→ REQUIRED WORK
In the text about codeine scheduling, what date is given for removing the codeine entries from Schedule 2 and Schedule 3 of the Poisons Standard?

Specifically, the Standard for the Uniform Scheduling of Medicines and Poisons (the Poisons Standard) will be amended to delete the codeine entries from Schedule 2 (Pharmacy Medicines) and Schedule 3 (Pharmacist Only Medicines), leaving only the codeine entries in Schedule 4 (Prescription Only Medicine) and Schedule 8 (Controlled Drug) on 1 February 2018.

This decision has been made by the TGA, based on the evidence and advice provided through a lengthy consultation period.

Codeine is a commonly used medicine of abuse. Low-dose codeine (less than 30 mg) is currently available in a number of formulations in pharmacies over the counter (OTC) for consumers to self-administer. These include cough and cold preparations, and analgesic preparations combined with other pain relief medicines such as aspirin, paracetamol or ibuprofen. There is substantial evidence of harm from the abuse and misuse of low dose codeine-containing medicines.

For most individuals, there is little evidence that low-dose codeine medicines are more effective than alternative medicines without codeine.

The presence of low-dose codeine in widely accessible OTC combination medicines, and the development of tolerance and subsequent dependence on codeine, contributes to severe adverse health outcomes, including liver damage and death.

→ EXTRACTED RECORDS
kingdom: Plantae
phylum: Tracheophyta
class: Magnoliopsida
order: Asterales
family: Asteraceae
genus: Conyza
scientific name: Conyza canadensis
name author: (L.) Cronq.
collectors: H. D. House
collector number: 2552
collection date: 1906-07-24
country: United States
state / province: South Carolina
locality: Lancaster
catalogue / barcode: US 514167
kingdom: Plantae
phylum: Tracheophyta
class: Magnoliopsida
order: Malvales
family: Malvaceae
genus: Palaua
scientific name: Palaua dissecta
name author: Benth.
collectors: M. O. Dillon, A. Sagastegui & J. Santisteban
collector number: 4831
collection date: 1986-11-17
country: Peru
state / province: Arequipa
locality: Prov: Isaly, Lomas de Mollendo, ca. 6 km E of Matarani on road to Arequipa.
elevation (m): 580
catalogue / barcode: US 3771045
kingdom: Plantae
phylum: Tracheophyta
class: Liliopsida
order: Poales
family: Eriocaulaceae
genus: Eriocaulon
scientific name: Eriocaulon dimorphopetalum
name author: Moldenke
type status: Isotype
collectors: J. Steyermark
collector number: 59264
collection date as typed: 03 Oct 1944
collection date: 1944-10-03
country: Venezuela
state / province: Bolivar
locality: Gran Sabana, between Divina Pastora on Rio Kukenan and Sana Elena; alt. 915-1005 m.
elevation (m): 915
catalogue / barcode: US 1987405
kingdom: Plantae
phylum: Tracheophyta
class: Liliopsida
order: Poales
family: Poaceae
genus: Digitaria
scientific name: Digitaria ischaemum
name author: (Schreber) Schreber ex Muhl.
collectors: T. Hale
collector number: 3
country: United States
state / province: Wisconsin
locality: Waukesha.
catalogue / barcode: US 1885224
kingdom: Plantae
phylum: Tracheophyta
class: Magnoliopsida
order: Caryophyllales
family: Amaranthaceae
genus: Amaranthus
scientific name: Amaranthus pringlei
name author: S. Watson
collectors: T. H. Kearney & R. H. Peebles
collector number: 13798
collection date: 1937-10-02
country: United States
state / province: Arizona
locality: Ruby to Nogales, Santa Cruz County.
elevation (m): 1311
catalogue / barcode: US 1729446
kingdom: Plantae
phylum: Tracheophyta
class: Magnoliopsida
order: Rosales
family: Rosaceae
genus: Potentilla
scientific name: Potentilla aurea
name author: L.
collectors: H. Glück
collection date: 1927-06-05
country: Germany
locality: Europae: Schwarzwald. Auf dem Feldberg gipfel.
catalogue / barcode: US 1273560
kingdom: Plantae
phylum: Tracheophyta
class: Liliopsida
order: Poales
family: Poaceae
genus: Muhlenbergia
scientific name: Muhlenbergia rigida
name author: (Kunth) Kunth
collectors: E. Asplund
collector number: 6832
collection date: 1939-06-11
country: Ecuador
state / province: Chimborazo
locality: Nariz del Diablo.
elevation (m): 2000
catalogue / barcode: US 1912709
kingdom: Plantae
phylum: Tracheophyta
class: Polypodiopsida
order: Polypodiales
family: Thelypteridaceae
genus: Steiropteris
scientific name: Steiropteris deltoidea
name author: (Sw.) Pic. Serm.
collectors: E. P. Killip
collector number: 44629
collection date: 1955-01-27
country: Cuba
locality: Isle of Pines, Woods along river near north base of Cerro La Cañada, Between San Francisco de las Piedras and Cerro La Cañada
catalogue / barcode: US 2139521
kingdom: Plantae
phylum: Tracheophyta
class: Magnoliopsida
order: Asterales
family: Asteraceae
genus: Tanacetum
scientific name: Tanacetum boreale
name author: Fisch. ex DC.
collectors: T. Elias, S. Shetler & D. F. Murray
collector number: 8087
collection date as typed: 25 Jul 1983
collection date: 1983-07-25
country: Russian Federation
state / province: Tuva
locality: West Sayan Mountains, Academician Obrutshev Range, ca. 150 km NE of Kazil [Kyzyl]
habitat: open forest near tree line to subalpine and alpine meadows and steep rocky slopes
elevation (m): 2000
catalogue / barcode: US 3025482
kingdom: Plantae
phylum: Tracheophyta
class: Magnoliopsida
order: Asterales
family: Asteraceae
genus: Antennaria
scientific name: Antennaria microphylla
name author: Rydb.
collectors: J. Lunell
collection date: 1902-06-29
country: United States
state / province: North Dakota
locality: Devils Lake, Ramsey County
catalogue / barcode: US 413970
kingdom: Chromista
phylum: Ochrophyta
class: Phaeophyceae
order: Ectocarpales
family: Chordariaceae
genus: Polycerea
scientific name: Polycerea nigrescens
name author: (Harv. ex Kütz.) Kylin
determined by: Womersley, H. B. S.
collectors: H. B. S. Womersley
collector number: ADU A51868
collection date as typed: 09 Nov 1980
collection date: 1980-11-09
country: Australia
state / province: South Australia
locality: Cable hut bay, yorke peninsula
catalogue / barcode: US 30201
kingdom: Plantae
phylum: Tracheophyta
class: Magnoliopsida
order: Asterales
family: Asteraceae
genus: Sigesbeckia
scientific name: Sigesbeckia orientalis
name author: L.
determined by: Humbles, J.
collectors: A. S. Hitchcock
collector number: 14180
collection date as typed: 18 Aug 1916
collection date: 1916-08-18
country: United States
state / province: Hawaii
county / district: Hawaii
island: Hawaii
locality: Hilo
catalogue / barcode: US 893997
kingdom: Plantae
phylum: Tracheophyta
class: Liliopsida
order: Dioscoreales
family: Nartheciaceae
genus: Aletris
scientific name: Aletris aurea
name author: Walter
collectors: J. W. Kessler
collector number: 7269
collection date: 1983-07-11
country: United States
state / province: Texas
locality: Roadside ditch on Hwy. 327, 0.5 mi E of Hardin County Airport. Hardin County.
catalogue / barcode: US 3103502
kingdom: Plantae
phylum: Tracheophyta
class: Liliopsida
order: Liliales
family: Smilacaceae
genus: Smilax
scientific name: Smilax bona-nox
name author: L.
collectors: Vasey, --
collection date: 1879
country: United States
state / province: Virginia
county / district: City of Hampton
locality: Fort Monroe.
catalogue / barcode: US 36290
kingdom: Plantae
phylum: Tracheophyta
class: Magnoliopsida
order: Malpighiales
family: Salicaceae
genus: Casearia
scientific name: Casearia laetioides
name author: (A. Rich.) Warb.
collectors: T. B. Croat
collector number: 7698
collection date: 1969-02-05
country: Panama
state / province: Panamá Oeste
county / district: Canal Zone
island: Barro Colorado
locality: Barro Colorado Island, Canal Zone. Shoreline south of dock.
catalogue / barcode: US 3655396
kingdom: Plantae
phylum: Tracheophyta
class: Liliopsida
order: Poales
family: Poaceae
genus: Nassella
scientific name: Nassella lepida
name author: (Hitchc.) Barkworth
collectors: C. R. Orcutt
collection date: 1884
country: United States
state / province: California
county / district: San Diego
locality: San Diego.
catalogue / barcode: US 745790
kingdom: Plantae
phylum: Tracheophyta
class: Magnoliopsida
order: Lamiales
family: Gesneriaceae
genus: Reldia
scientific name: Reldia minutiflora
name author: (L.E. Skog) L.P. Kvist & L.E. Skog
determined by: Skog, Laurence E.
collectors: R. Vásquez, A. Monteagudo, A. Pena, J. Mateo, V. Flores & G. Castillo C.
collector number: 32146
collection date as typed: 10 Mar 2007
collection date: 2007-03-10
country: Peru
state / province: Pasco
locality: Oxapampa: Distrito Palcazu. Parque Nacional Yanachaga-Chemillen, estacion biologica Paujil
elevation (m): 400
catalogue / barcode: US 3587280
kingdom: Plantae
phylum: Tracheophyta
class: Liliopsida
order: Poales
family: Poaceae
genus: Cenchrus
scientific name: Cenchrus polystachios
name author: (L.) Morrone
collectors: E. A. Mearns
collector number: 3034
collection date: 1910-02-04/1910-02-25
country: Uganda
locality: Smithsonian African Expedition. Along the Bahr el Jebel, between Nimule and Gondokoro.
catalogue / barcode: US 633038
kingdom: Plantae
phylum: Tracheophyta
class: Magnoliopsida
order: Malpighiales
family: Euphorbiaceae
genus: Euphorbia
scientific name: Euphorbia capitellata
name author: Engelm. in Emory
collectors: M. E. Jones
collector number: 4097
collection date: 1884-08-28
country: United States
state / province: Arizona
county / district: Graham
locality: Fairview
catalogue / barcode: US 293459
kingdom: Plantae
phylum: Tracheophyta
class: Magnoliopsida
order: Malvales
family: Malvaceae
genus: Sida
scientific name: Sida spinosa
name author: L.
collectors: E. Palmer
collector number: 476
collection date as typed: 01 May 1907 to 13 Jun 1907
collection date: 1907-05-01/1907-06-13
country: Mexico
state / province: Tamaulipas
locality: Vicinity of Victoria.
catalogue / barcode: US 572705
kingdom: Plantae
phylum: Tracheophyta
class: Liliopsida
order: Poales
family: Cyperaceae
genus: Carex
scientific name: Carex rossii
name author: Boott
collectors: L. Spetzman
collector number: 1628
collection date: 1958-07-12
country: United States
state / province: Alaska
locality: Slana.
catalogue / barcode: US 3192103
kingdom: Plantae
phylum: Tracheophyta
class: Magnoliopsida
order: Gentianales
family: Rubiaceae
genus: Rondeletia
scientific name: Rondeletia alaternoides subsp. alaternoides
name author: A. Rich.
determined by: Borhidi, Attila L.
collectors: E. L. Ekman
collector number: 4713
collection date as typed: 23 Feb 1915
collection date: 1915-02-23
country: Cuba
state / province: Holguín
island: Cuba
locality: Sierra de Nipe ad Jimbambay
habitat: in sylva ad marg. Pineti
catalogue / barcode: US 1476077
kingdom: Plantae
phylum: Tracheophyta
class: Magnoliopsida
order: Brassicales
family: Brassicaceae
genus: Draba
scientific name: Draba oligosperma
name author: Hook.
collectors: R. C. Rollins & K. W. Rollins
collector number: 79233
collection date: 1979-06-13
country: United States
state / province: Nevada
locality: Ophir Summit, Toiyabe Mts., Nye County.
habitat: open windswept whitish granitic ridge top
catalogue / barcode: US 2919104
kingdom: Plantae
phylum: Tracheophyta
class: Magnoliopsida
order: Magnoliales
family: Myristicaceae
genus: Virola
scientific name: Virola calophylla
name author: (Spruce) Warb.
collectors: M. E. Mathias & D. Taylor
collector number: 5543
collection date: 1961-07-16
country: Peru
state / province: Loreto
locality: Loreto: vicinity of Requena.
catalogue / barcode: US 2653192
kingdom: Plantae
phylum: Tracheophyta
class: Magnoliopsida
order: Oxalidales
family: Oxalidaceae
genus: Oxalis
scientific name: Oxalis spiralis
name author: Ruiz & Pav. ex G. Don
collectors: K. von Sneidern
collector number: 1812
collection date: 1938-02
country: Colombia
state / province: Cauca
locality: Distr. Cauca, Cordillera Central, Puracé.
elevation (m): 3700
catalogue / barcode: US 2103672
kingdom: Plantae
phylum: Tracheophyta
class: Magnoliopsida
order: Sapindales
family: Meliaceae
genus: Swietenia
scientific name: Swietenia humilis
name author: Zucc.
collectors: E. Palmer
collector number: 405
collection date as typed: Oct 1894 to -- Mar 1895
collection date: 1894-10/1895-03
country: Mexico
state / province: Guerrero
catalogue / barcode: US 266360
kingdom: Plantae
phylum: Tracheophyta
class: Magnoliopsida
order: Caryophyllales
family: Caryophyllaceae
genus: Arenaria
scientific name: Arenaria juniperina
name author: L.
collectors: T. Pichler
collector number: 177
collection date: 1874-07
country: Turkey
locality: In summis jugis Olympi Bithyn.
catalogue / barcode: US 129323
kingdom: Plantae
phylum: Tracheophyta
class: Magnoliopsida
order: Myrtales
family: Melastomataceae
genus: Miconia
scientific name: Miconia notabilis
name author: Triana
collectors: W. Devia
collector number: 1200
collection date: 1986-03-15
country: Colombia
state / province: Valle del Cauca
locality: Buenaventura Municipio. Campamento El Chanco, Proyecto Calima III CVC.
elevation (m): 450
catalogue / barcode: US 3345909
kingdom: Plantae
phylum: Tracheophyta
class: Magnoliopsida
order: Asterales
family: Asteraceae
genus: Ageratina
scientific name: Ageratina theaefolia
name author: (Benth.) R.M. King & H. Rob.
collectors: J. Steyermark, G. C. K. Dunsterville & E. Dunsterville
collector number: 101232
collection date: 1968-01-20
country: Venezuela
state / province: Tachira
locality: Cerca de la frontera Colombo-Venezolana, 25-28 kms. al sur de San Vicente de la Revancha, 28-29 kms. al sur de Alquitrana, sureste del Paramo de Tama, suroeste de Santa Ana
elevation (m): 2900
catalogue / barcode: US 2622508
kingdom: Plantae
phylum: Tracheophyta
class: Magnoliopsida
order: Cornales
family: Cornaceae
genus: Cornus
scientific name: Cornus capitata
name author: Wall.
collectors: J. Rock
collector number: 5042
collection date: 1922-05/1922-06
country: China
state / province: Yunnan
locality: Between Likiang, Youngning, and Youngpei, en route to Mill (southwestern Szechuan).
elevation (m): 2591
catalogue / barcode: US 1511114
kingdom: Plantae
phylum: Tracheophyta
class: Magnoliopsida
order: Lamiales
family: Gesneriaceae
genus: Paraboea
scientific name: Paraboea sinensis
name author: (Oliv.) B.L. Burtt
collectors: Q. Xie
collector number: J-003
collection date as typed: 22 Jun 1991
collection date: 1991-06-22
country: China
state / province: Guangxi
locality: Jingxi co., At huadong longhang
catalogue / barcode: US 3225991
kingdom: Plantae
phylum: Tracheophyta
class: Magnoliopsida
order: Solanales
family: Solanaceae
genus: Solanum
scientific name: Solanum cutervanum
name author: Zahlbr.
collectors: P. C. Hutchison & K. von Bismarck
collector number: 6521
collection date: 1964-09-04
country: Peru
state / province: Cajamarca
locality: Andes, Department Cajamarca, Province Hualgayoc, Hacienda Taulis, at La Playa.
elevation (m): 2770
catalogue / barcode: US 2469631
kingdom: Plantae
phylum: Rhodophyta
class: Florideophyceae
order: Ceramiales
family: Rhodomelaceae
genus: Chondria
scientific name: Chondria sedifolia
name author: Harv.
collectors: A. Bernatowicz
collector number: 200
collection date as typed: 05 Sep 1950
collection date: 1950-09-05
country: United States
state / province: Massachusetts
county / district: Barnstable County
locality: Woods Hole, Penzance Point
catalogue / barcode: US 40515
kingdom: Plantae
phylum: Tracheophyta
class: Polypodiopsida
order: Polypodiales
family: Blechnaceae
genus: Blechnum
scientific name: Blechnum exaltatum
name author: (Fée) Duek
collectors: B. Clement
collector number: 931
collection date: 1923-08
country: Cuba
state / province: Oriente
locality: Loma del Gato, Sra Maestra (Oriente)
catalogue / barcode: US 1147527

→ EXERCISE RESPONSE
1 February 2018